# Text segment
Start of Block
# stereo turns off when too loud



## 87gbody (Dec 20, 2007)

one of my friends has 2 l7's , a jbl2000w amp, a cap, and 0 gauge wire. when it is turned up all the way the deck and the subs shut off. it has the stock battery and alternator. would a better battery fix this?


----------



## PICAZZO (Mar 1, 2006)

Maybe the amp is just not powerful enough to push the speakers and it times off...
I'm by far a professional in the car audio section, but its a possiblity, also I would suggest an upgrade on the battery, its always a plus.


----------



## hearse (Oct 20, 2005)

pulling more juice then he has would be my guess :dunno:


----------



## corona19 (Aug 3, 2006)

a couple of capacitors or a big one would help


----------



## Hit_Man (Jan 24, 2006)

does the deck shut off too or just the sub amp?


----------



## Pitbullx (Jul 27, 2005)

beef up the electrical system


----------



## 63 Pimpala (Apr 16, 2005)
End of Block
# Supplied information
Start of Block
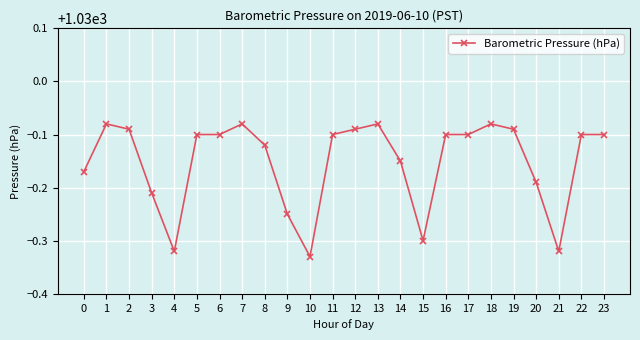

Count the values in the range 1029 to 1030.

24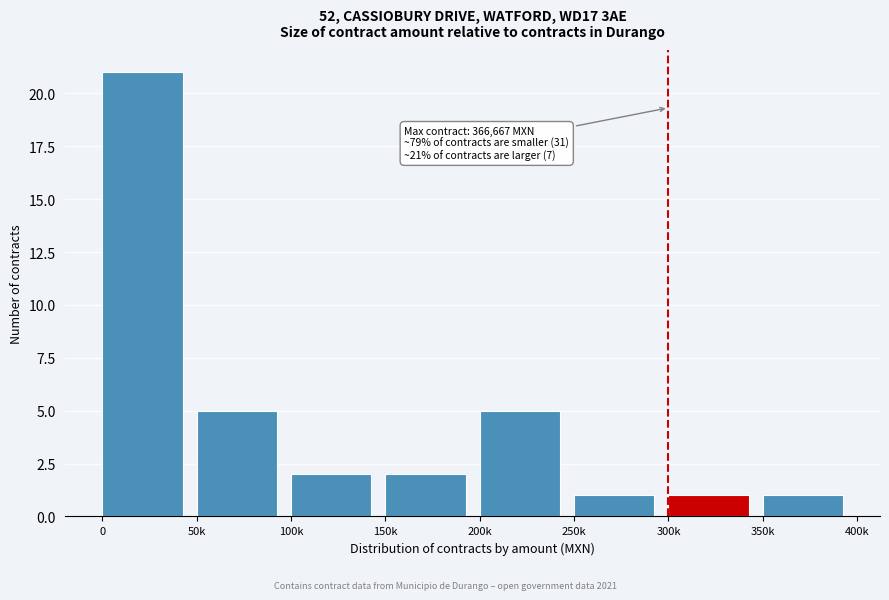

Reading left to right, what are all the values shown in this chart?

21	5	2	2	5	1	1	1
End of Block
# What you will do
a – In the forum thread about the stereo shutting off, what gauge of wire does the friend's setup use?
b – Copy the passage of the forum thread that opens with the words containing "I'm by far a" and closes with "(Oct 20, 2005)".

# Results of the tasks
a – 0 gauge wire.

b –
I'm by far a professional in the car audio section, but its a possiblity, also I would suggest an upgrade on the battery, its always a plus.


----------



## hearse (Oct 20, 2005)